Governor Bill Haslam joined construction industry associations on Wednesday to announce the launch of a new statewide skilled trades education and recruitment initiative, Go Build Tennessee. The effort will address skilled labor shortages through targeted education and image enhancement to inform and inspire the next generation of future skilled workers.
“Tennessee is often ranked among the best for economic development and business climate.
To remain competitive we need to prepare our citizens to meet workforce demands, including the demands in the construction industry. Go Build Tennessee will encourage young people to consider careers in the skilled trades and inform the next generation of workers about career opportunities and training programs available to them,” Governor Haslam said.
Officials said, "America depends on its skilled tradesmen – and right now all across the country the construction industry is getting older and smaller. In Tennessee, the average age of a construction worker is over 50 years old, and for every five workers who leave the industry, only one replaces them. Construction industry labor shortages, often referred to as a 'skills gap,' were compounded by the national recession beginning around 2007. Without action to attract future tradesmen to the construction industry, our nation faces severe problems in any effort to build and maintain its infrastructure."
The purpose of Go Build Tennessee is to keep the workforce strong and steady, and that starts by inspiring young people to consider a career in the skilled trades. The initiative, which launched online on Wednesday at www.gobuildtennessee.com
and also on television, seeks to address misperceptions about the industry by educating the public about the labor shortages and highlighting opportunities in the construction craft trades.
“Today’s launch is the result of employers, industry association, educators and our legislature, working together to address an ongoing industry crisis. Go Build Tennessee’s outreach efforts will extend throughout the state to better engage and educate students – and their ‘influencers’ – about career and training opportunities in the construction industry,” said David Stansell, president of Go Build Tennessee and President of Stansell Electric Company located in Nashville.
Research indicates that young people simply are not considering the construction trades as a viable career choice. As a result of both misperceptions and misunderstandings, students from junior high school through junior college, who are prime candidates for careers in the construction trades, seldom even investigate these career possibilities. Because perceptions don’t change overnight, Go Build employs a robust public relations education effort that reaches and interacts with students at multiple levels with one seamless message.

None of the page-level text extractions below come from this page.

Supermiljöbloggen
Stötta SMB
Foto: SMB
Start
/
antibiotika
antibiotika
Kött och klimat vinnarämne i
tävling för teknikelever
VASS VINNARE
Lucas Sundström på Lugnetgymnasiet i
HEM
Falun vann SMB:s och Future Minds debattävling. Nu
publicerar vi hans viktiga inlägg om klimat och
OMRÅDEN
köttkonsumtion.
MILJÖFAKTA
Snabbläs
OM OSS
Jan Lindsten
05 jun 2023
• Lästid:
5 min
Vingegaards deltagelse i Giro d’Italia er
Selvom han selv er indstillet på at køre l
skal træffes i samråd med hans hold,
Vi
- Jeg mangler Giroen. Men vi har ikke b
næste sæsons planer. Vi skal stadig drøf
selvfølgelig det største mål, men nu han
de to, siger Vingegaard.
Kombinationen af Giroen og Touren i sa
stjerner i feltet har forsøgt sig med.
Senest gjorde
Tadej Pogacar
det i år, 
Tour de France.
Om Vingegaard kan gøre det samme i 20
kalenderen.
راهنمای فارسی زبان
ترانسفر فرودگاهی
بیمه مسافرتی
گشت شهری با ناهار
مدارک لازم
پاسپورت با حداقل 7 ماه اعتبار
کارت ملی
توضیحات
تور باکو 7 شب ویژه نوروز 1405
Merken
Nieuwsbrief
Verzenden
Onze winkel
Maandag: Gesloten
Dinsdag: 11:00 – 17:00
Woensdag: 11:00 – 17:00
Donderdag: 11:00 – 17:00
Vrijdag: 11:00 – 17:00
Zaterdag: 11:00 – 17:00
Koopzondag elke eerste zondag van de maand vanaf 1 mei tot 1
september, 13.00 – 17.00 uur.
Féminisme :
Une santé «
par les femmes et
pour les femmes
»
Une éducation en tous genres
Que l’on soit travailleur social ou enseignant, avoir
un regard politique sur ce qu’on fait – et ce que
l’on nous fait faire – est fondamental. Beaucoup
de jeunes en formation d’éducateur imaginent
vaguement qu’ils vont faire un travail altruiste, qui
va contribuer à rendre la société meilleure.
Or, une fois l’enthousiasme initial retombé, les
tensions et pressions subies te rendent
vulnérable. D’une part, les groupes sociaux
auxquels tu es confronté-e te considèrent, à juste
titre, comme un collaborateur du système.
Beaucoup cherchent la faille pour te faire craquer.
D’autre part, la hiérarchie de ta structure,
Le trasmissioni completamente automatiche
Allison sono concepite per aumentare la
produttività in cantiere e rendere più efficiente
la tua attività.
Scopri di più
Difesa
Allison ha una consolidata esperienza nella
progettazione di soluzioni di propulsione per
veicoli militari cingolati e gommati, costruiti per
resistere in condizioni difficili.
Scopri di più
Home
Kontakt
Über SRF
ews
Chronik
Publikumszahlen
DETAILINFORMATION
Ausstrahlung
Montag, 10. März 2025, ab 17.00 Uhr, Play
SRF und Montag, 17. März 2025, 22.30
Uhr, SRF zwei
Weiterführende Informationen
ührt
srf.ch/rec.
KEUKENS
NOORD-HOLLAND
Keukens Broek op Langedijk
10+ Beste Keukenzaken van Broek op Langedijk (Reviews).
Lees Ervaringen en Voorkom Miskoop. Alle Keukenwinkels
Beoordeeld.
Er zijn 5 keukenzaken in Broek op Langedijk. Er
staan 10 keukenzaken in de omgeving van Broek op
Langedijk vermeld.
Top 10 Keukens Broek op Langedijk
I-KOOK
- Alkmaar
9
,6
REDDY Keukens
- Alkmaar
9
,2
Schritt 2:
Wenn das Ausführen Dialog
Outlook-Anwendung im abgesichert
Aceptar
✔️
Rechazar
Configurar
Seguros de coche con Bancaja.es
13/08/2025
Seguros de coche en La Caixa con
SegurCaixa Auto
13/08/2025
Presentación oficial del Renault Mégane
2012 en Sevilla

“In developing the Go Build initiative, we realized that a short term marketing blitz would never cause a paradigm shift in people’s thinking about the skilled trades,” said Bob Woods, CEO/president of Go Build. “And to truly change perceptions, we needed to find a way to appeal to millennials’ sense of purpose. So instead of lecturing them about career opportunities, we choose to inspire them around a rallying cry: Go Build.”
As part of a sustained public relations campaign, Go Build Tennessee deploys its message across a variety of mediums – including TV, print and digital advertising, an engaging website, grassroots outreach and educator tools such as trade videos, classroom materials and more.
“Go Build seeks to complement existing career technical education and apprenticeship training outreach efforts in order to recruit the next generation of skilled workers. Our goal is to do more than just publicize the problem – we’re actively working to close the skills gap,” said Mr. Stansell.
Go Build Tennessee was enacted through legislation sponsored by Rep. Ryan Williams and Sen. Jim Tracy, with industry support from the Associated Builders and Contractors, the Associated General Contractors, the Home Builders Association, and the Tennessee Road Builders Association. The program is administered by a 501(c)(3) nonprofit comprised of representatives from commercial, industrial, residential, and road building contractors and subcontractors. The $3.5 million campaign is funded solely through industry collected fees and will be administered by a 501(c)(3) nonprofit comprised of representatives from commercial, industrial, residential, and road building contractors and subcontractors.
Go Build, which was also launched in in Alabama 2010 and Georgia in 2012, has shown to have a significant impact on apprenticeship applications and first year career technical education enrollments. The program has been endorsed by the United States Department of Labor, and national ABC, AGC, CURT, CII and the Trimmer Foundation organizations.